The Lada Legend: Besh Barmagh and Sumqayit – Part One
Five fingers. Not an answer to the question “How many fingers am I holding up?” but rather a rock formation north of Baku. Why is it named as such? From a specific angle, it looks like there are five rocks jutting up that form a “hand.” Historically, the formation is a religious site. People make their way up the hill to kiss a stone, give alms to beggars, and take in the stunning vistas.
The Lada brain trust wasn’t as interesting in kissing stones as it was taking the Colonel up the steep dirt road. Five hundred metres up, in fact. It was also Dorje’s last major trip, so we had to do something interesting.
Sunday morning. We were all excited to get on the road. I made my way downstairs to the parking lot only to find that the back right tire was completely flat. So flat that when we took the tire off, it was no longer circular…permanently. Great. Time to get into Lada problem solving mode—something we have done a lot of over the last five months.

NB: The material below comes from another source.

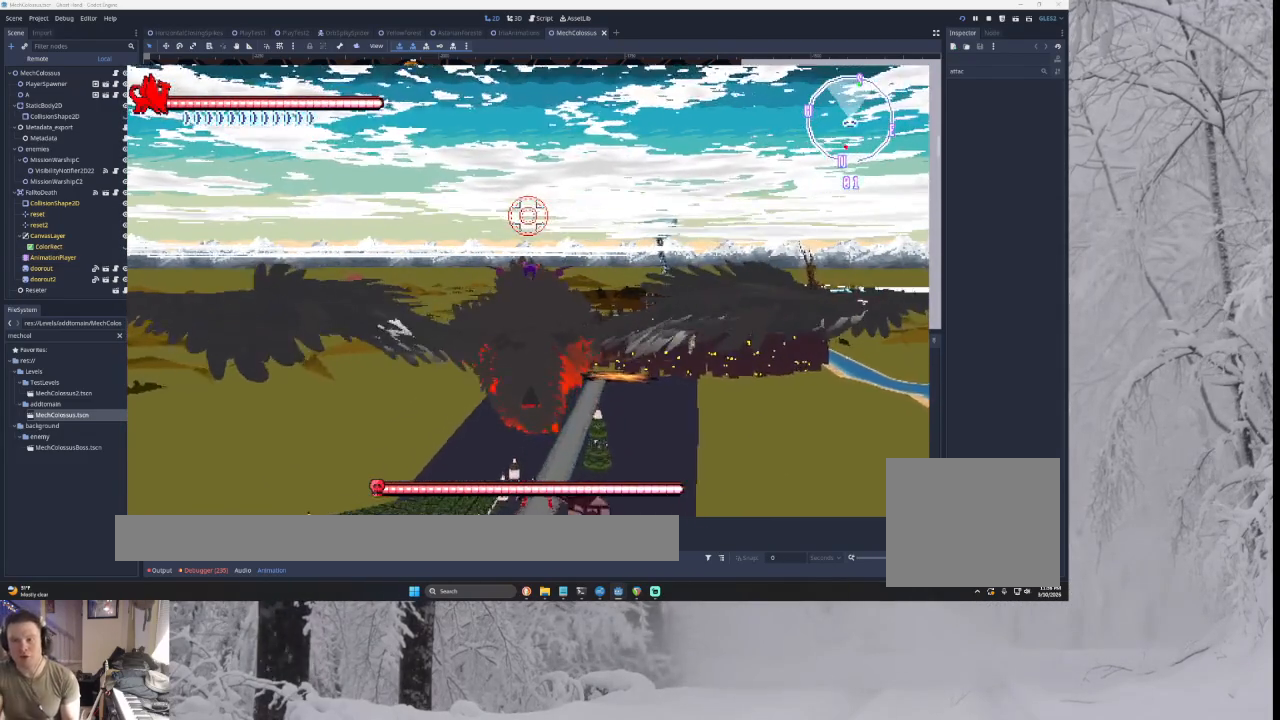
{"buttons": ["CROSS"], "left_stick": "center", "right_stick": "center", "events": []}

First problem: no jack. Second problem: our spare is in worse shape than the flat tire. We briefly considered trying to lift the car, but then figured we might actually cause more damage that way. Our saviour arrived in a 1976 Lada 1300. His name was Sergo. A Georgian, he came to Azerbaijan in 1976 on a business trip with the military. Thirty-four years later he is still in Azerbaijan. When I explained what I did for a living, he asked if we needed any diesel generator work done at our company.
I made sure to compliment his car (it was a fine piece of Soviet machinery after all) and allude to the fact that we had a flat tire and needed a jack. Needless to say, Sergo is a man prepared. We jacked up the Colonel, took off the tire, and then took off on foot in search of someone that could remove the tire and someone that could sell us a new tire.
A group of foreigners walking around with a Lada wheel is something you can definitely add to the list of “things that turn heads in Azerbaijan.” One group of guys asked us what on earth we were doing carrying a tire around. Our answer provided much amusement, but they ended up pointing us in the direction of a tire store.
Thirty minutes later, we had the wheel with the new tire back on the Colonel. Time to hit the road.